To follow the current algorithm, we can envision a scenario where an individual shakes their head. They feel sad after their head shake. Based on the guidelines, they are suspected of having a concussion and instructed to pursue a course of physical and cognitive rest. Neither intervention is defined for the patient. The patient is not allowed to return to their normal life until they reach a point of being asymptomatic. Their sadness persists. They might attempt physical exercise, but if they feel fatigued or any other common symptom, they cannot return to school or work. Anecdotal stories of young people being absent from school for 3 months with a sore neck and the misattribution of symptoms to their brain are commonly found in the authors' community.
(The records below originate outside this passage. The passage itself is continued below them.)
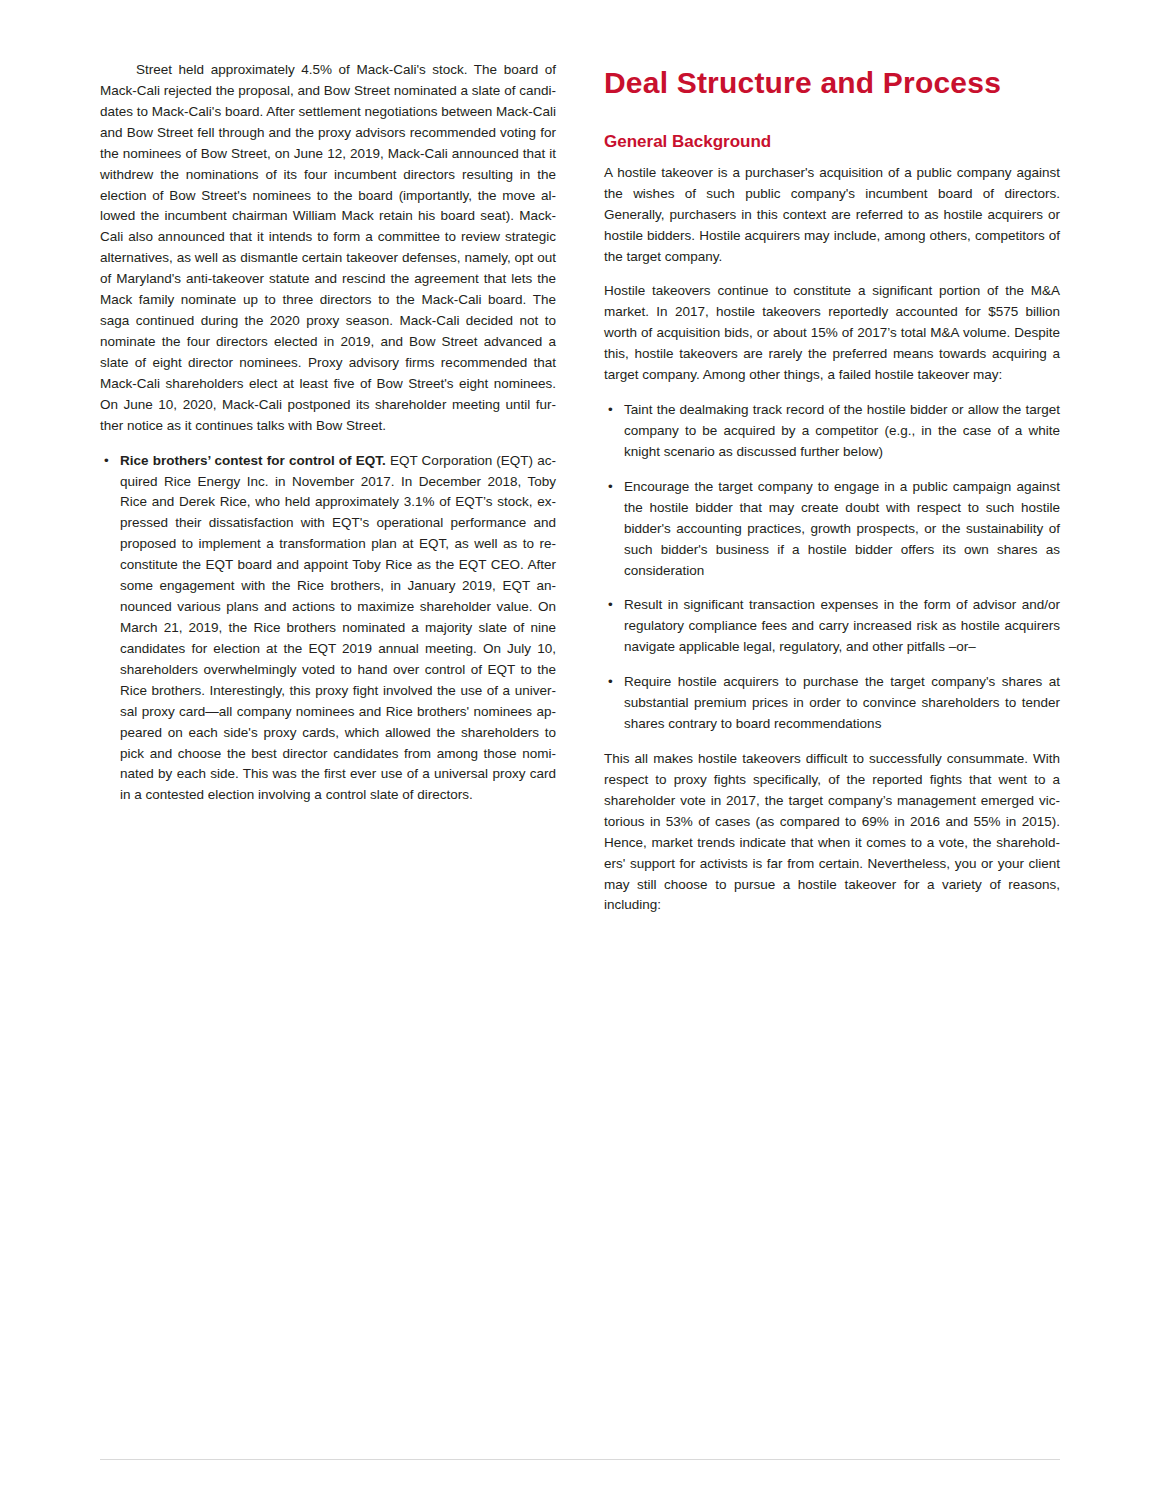Street held approximately 4.5% of Mack-Cali's stock. The board of Mack-Cali rejected the proposal, and Bow Street nominated a slate of candidates to Mack-Cali's board. After settlement negotiations between Mack-Cali and Bow Street fell through and the proxy advisors recommended voting for the nominees of Bow Street, on June 12, 2019, Mack-Cali announced that it withdrew the nominations of its four incumbent directors resulting in the election of Bow Street's nominees to the board (importantly, the move allowed the incumbent chairman William Mack retain his board seat). Mack-Cali also announced that it intends to form a committee to review strategic alternatives, as well as dismantle certain takeover defenses, namely, opt out of Maryland's anti-takeover statute and rescind the agreement that lets the Mack family nominate up to three directors to the Mack-Cali board. The saga continued during the 2020 proxy season. Mack-Cali decided not to nominate the four directors elected in 2019, and Bow Street advanced a slate of eight director nominees. Proxy advisory firms recommended that Mack-Cali shareholders elect at least five of Bow Street's eight nominees. On June 10, 2020, Mack-Cali postponed its shareholder meeting until further notice as it continues talks with Bow Street.
Rice brothers’ contest for control of EQT. EQT Corporation (EQT) acquired Rice Energy Inc. in November 2017. In December 2018, Toby Rice and Derek Rice, who held approximately 3.1% of EQT’s stock, expressed their dissatisfaction with EQT's operational performance and proposed to implement a transformation plan at EQT, as well as to reconstitute the EQT board and appoint Toby Rice as the EQT CEO. After some engagement with the Rice brothers, in January 2019, EQT announced various plans and actions to maximize shareholder value. On March 21, 2019, the Rice brothers nominated a majority slate of nine candidates for election at the EQT 2019 annual meeting. On July 10, shareholders overwhelmingly voted to hand over control of EQT to the Rice brothers. Interestingly, this proxy fight involved the use of a universal proxy card—all company nominees and Rice brothers' nominees appeared on each side's proxy cards, which allowed the shareholders to pick and choose the best director candidates from among those nominated by each side. This was the first ever use of a universal proxy card in a contested election involving a control slate of directors.
Deal Structure and Process
General Background
A hostile takeover is a purchaser's acquisition of a public company against the wishes of such public company's incumbent board of directors. Generally, purchasers in this context are referred to as hostile acquirers or hostile bidders. Hostile acquirers may include, among others, competitors of the target company.
Hostile takeovers continue to constitute a significant portion of the M&A market. In 2017, hostile takeovers reportedly accounted for $575 billion worth of acquisition bids, or about 15% of 2017’s total M&A volume. Despite this, hostile takeovers are rarely the preferred means towards acquiring a target company. Among other things, a failed hostile takeover may:
Taint the dealmaking track record of the hostile bidder or allow the target company to be acquired by a competitor (e.g., in the case of a white knight scenario as discussed further below)
Encourage the target company to engage in a public campaign against the hostile bidder that may create doubt with respect to such hostile bidder's accounting practices, growth prospects, or the sustainability of such bidder's business if a hostile bidder offers its own shares as consideration
Result in significant transaction expenses in the form of advisor and/or regulatory compliance fees and carry increased risk as hostile acquirers navigate applicable legal, regulatory, and other pitfalls –or–
Require hostile acquirers to purchase the target company's shares at substantial premium prices in order to convince shareholders to tender shares contrary to board recommendations
This all makes hostile takeovers difficult to successfully consummate. With respect to proxy fights specifically, of the reported fights that went to a shareholder vote in 2017, the target company’s management emerged victorious in 53% of cases (as compared to 69% in 2016 and 55% in 2015). Hence, market trends indicate that when it comes to a vote, the shareholders' support for activists is far from certain. Nevertheless, you or your client may still choose to pursue a hostile takeover for a variety of reasons, including:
Although physicians experienced in concussion management can probably wade their way through this quagmire without iatrogenically disabling many people, clinicians not versed in this syndrome simply follow the guidelines. In the context of professional sport, agents, lawyers, and opposing team officials all have incentive to the ask the question of the athlete with an “upper body injury” involving impulsive forces to the head and neck, “are you sure you don't have any symptoms, not even one?”

It is time for us to reject this diagnostic and therapeutic algorithm. The medical community need only look to a nonspecific condition like fibromyalgia16,17 to see the disability that can be promulgated by nonspecific guidelines interfacing with patient hyper vigilance, medical pseudoscience, legal wrangling, and media scrutiny. We need a better way to protect the health of the athletes we serve. A good place to start would be acknowledging that the current syndrome defined as concussion need not involve injury to the brain. More robust inclusion criteria for this condition need to be developed so that people do not receive the label of a brain injury when they have a soft tissue injury to their neck. Realistic and attainable return to function milestones, based on clearly defined parameters, are required. Finally, the concept of “symptoms better accounted for by another condition” needs to be built into the diagnostic algorithm, recognizing conditions such as whiplash, depression, and benign vertigo.